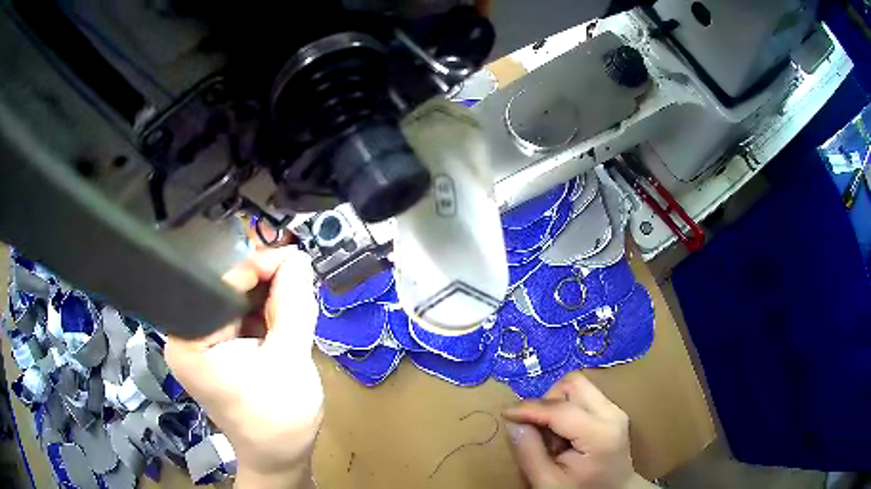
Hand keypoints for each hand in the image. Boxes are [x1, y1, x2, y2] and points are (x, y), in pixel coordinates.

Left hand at [165, 247, 321, 488]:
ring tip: (299, 299)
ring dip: (271, 300)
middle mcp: (189, 337)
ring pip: (240, 304)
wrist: (280, 458)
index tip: (294, 260)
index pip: (221, 287)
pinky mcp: (221, 352)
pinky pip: (244, 320)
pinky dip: (268, 316)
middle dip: (268, 285)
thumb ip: (293, 305)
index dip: (258, 270)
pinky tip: (287, 318)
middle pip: (230, 293)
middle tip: (302, 278)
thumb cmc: (279, 417)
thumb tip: (299, 258)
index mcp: (190, 340)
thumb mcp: (289, 358)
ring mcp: (205, 344)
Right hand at [502, 372, 655, 488]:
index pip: (560, 408)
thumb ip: (529, 452)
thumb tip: (513, 422)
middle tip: (537, 430)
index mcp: (600, 434)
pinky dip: (565, 408)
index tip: (505, 414)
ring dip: (555, 404)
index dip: (528, 408)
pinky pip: (583, 395)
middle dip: (547, 401)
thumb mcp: (547, 482)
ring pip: (577, 385)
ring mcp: (615, 409)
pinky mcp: (612, 409)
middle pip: (572, 384)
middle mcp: (612, 413)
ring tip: (552, 434)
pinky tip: (563, 433)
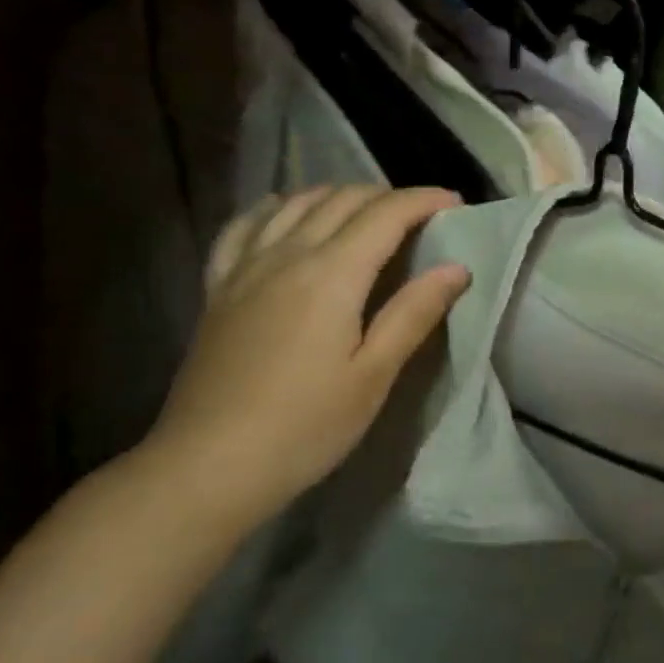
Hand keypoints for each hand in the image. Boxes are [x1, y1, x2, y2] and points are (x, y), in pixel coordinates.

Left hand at [144, 185, 469, 532]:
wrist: (207, 467)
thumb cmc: (306, 426)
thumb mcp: (374, 375)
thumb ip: (414, 313)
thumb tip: (457, 267)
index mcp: (331, 276)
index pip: (385, 215)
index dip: (424, 200)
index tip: (456, 202)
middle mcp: (286, 256)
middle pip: (342, 200)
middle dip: (388, 196)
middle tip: (422, 215)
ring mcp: (245, 269)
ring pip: (295, 204)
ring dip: (338, 195)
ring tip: (368, 212)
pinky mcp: (218, 289)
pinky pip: (245, 226)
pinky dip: (275, 208)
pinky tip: (286, 213)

■ ■ ■

Work instruction:
Please copy out every line of the preceding listing that carries "index".

Solved exercise:
index tip: (294, 260)
index pip: (221, 287)
index dip: (258, 270)
index mcp: (190, 340)
index pip: (560, 408)
index mcp: (600, 434)
index tip: (505, 414)
index dip: (528, 408)
index mcp: (331, 276)
index pip: (385, 215)
index dip: (424, 200)
index tip: (456, 202)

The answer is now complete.